WHAT YOU HAVE TO DO >> Write out every entry exactly; the pictures do not belong in the copy.

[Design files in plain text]
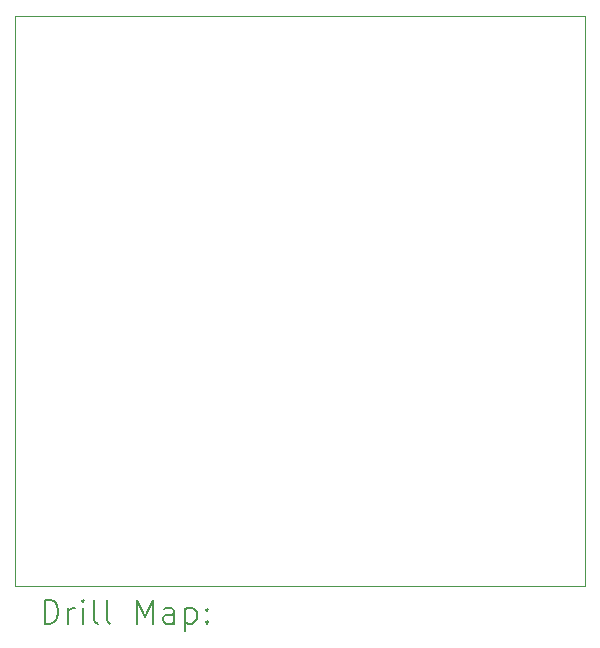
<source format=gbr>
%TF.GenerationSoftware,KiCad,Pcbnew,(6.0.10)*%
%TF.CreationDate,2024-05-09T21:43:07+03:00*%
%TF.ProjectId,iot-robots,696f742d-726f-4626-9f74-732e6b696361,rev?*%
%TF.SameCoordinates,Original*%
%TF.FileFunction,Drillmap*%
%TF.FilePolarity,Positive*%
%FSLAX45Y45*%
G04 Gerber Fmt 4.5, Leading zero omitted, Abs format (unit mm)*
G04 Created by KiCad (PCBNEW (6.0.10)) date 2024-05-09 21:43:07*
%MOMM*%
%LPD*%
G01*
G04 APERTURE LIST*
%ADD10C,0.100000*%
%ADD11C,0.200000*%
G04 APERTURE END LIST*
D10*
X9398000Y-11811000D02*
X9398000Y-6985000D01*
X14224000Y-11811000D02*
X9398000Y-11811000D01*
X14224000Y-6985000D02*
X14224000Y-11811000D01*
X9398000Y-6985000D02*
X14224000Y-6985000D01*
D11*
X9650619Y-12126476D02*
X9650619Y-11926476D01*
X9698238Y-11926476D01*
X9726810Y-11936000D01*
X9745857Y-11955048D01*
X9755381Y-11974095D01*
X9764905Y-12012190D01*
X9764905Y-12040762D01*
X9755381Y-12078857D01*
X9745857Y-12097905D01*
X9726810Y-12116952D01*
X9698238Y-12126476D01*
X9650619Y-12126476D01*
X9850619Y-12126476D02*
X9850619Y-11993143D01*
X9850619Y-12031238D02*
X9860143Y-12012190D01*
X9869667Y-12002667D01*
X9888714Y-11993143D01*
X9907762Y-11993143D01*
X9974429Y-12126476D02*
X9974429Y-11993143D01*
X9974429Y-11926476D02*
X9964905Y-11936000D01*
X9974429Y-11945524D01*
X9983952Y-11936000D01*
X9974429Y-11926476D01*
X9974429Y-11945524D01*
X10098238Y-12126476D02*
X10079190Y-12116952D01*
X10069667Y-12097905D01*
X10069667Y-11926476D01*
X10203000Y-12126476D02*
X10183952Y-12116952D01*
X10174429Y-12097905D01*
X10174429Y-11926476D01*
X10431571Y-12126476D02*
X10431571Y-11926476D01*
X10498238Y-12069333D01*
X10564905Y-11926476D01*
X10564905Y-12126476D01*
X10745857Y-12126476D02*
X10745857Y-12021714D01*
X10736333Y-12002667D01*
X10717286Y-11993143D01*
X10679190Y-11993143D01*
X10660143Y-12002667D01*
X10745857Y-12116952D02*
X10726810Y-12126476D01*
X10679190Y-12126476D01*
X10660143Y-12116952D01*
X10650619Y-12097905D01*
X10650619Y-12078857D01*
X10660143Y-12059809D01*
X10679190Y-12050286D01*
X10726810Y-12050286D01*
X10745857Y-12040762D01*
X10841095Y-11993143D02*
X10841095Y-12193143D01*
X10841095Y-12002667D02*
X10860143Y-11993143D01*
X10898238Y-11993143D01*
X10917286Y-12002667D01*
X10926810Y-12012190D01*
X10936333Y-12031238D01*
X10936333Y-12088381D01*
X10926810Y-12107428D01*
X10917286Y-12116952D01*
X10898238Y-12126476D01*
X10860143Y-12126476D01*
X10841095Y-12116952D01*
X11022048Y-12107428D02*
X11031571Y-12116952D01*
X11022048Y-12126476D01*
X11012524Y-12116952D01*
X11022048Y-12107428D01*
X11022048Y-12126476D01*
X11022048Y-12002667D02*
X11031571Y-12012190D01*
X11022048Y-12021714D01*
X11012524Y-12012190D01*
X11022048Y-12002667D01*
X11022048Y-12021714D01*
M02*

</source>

SOLUTION TO THE PROBLEM >>
<source format=gbr>
%TF.GenerationSoftware,KiCad,Pcbnew,(6.0.10)*%
%TF.CreationDate,2024-05-09T21:43:07+03:00*%
%TF.ProjectId,iot-robots,696f742d-726f-4626-9f74-732e6b696361,rev?*%
%TF.SameCoordinates,Original*%
%TF.FileFunction,Drillmap*%
%TF.FilePolarity,Positive*%
%FSLAX45Y45*%
G04 Gerber Fmt 4.5, Leading zero omitted, Abs format (unit mm)*
G04 Created by KiCad (PCBNEW (6.0.10)) date 2024-05-09 21:43:07*
%MOMM*%
%LPD*%
G01*
G04 APERTURE LIST*
%ADD10C,0.100000*%
%ADD11C,0.200000*%
G04 APERTURE END LIST*
D10*
X9398000Y-11811000D02*
X9398000Y-6985000D01*
X14224000Y-11811000D02*
X9398000Y-11811000D01*
X14224000Y-6985000D02*
X14224000Y-11811000D01*
X9398000Y-6985000D02*
X14224000Y-6985000D01*
D11*
X9650619Y-12126476D02*
X9650619Y-11926476D01*
X9698238Y-11926476D01*
X9726810Y-11936000D01*
X9745857Y-11955048D01*
X9755381Y-11974095D01*
X9764905Y-12012190D01*
X9764905Y-12040762D01*
X9755381Y-12078857D01*
X9745857Y-12097905D01*
X9726810Y-12116952D01*
X9698238Y-12126476D01*
X9650619Y-12126476D01*
X9850619Y-12126476D02*
X9850619Y-11993143D01*
X9850619Y-12031238D02*
X9860143Y-12012190D01*
X9869667Y-12002667D01*
X9888714Y-11993143D01*
X9907762Y-11993143D01*
X9974429Y-12126476D02*
X9974429Y-11993143D01*
X9974429Y-11926476D02*
X9964905Y-11936000D01*
X9974429Y-11945524D01*
X9983952Y-11936000D01*
X9974429Y-11926476D01*
X9974429Y-11945524D01*
X10098238Y-12126476D02*
X10079190Y-12116952D01*
X10069667Y-12097905D01*
X10069667Y-11926476D01*
X10203000Y-12126476D02*
X10183952Y-12116952D01*
X10174429Y-12097905D01*
X10174429Y-11926476D01*
X10431571Y-12126476D02*
X10431571Y-11926476D01*
X10498238Y-12069333D01*
X10564905Y-11926476D01*
X10564905Y-12126476D01*
X10745857Y-12126476D02*
X10745857Y-12021714D01*
X10736333Y-12002667D01*
X10717286Y-11993143D01*
X10679190Y-11993143D01*
X10660143Y-12002667D01*
X10745857Y-12116952D02*
X10726810Y-12126476D01*
X10679190Y-12126476D01*
X10660143Y-12116952D01*
X10650619Y-12097905D01*
X10650619Y-12078857D01*
X10660143Y-12059809D01*
X10679190Y-12050286D01*
X10726810Y-12050286D01*
X10745857Y-12040762D01*
X10841095Y-11993143D02*
X10841095Y-12193143D01*
X10841095Y-12002667D02*
X10860143Y-11993143D01*
X10898238Y-11993143D01*
X10917286Y-12002667D01*
X10926810Y-12012190D01*
X10936333Y-12031238D01*
X10936333Y-12088381D01*
X10926810Y-12107428D01*
X10917286Y-12116952D01*
X10898238Y-12126476D01*
X10860143Y-12126476D01*
X10841095Y-12116952D01*
X11022048Y-12107428D02*
X11031571Y-12116952D01*
X11022048Y-12126476D01*
X11012524Y-12116952D01*
X11022048Y-12107428D01*
X11022048Y-12126476D01*
X11022048Y-12002667D02*
X11031571Y-12012190D01*
X11022048Y-12021714D01*
X11012524Y-12012190D01*
X11022048Y-12002667D01*
X11022048Y-12021714D01*
M02*

</source>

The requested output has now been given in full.